Exercise data START

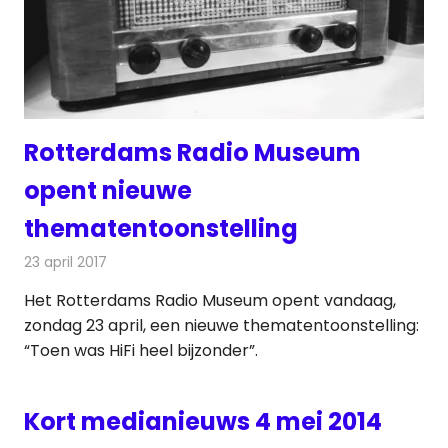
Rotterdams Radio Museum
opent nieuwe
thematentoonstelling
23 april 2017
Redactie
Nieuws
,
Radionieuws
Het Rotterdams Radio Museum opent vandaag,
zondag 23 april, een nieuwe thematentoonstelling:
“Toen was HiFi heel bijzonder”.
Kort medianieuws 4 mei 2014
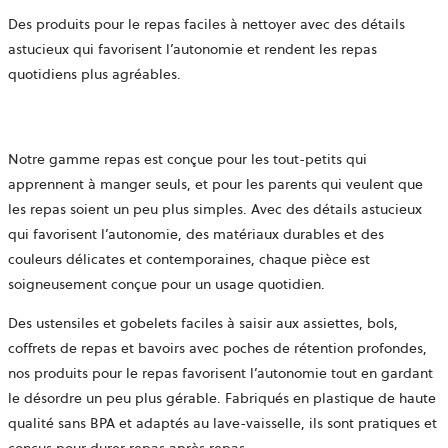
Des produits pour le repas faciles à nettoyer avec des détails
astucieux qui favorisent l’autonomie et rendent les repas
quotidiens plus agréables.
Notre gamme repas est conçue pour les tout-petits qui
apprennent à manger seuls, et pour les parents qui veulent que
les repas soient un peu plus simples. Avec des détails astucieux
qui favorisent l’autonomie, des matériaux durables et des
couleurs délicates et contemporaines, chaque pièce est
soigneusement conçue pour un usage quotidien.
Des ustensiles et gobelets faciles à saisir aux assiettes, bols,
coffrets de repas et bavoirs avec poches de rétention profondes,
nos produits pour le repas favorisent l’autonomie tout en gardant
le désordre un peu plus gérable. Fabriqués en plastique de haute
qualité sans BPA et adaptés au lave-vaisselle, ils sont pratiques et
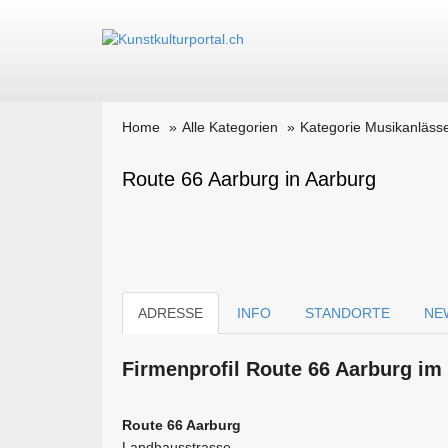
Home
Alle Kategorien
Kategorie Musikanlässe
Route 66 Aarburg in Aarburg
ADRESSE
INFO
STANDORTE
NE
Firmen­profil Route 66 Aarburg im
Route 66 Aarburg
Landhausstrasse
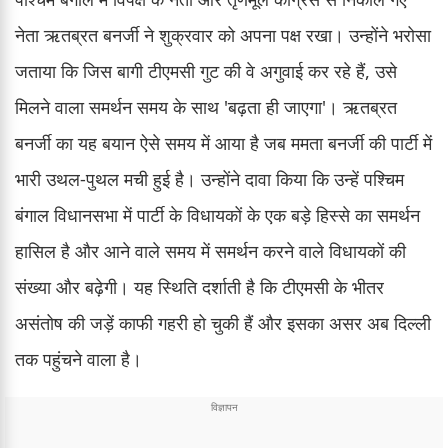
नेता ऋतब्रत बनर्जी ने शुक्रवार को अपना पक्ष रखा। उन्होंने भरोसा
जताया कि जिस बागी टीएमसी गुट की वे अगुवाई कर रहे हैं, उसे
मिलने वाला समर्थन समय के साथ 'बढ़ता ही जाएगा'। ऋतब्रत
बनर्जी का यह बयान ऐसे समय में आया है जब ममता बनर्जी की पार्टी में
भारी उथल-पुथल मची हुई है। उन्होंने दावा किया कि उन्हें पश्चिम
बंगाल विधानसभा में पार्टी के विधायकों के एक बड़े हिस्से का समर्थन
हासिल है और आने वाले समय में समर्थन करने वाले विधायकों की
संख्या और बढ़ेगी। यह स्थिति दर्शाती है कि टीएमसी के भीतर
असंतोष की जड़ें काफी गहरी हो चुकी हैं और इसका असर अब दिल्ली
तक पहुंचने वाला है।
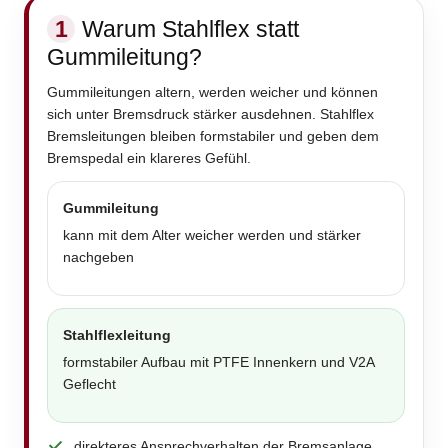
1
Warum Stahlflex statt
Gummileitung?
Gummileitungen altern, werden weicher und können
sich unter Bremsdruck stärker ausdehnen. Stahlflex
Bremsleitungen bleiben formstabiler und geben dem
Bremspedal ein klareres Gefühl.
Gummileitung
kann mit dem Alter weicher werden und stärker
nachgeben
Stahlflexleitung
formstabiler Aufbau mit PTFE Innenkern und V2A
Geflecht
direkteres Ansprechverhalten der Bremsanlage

Exercise data END

#### Written task
An answer is complete only when it holds every line above containing the string "Rotterdams".

#### Answer below
Rotterdams Radio Museum
Het Rotterdams Radio Museum opent vandaag,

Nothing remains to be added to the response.